>>>
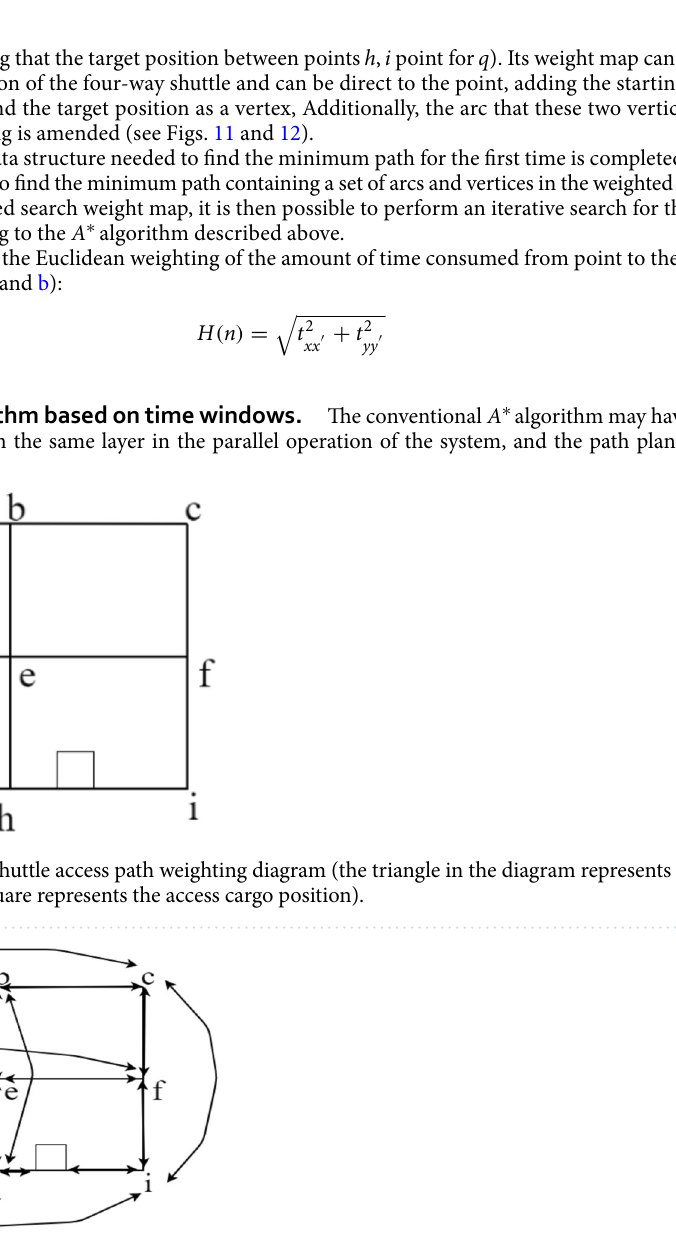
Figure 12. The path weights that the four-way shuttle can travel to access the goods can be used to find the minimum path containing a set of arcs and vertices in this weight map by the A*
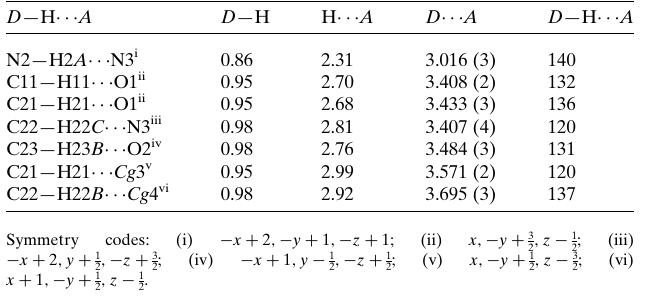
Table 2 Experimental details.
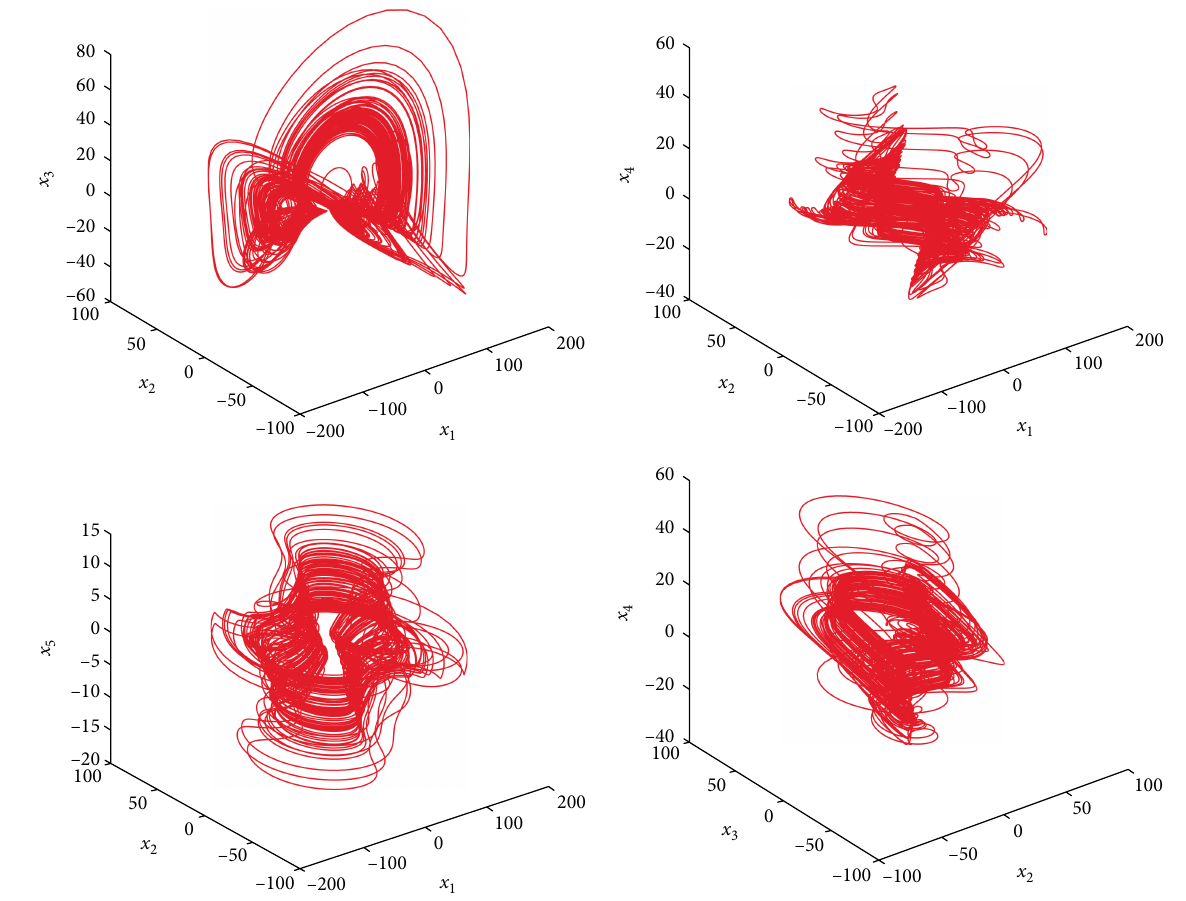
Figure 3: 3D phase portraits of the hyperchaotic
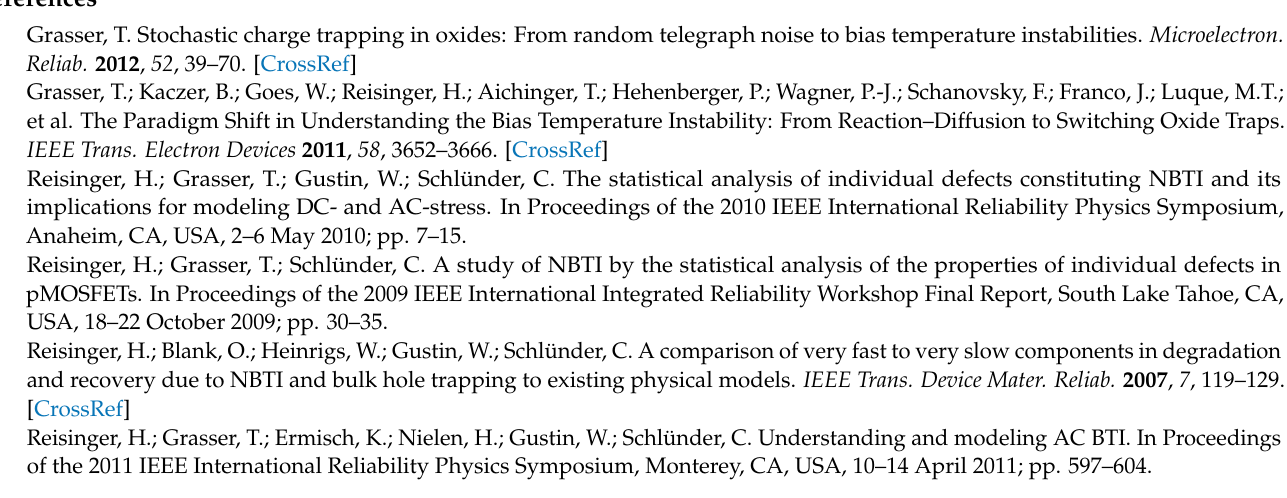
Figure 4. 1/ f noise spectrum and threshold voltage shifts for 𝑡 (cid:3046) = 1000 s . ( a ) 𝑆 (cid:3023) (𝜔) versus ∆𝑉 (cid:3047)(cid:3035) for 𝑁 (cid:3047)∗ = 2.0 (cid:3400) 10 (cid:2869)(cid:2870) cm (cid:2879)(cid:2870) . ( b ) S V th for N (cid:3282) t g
<<<
■ **What to produce**: Only the lines from the beginning of the listing through the line with "Figure 3: 3D", both ends included, are to be repeated exactly; pictures stay out.

■ **Response**:
Figure 12. The path weights that the four-way shuttle can travel to access the goods can be used to find the minimum path containing a set of arcs and vertices in this weight map by the A*
Table 2 Experimental details.
Figure 3: 3D phase portraits of the hyperchaotic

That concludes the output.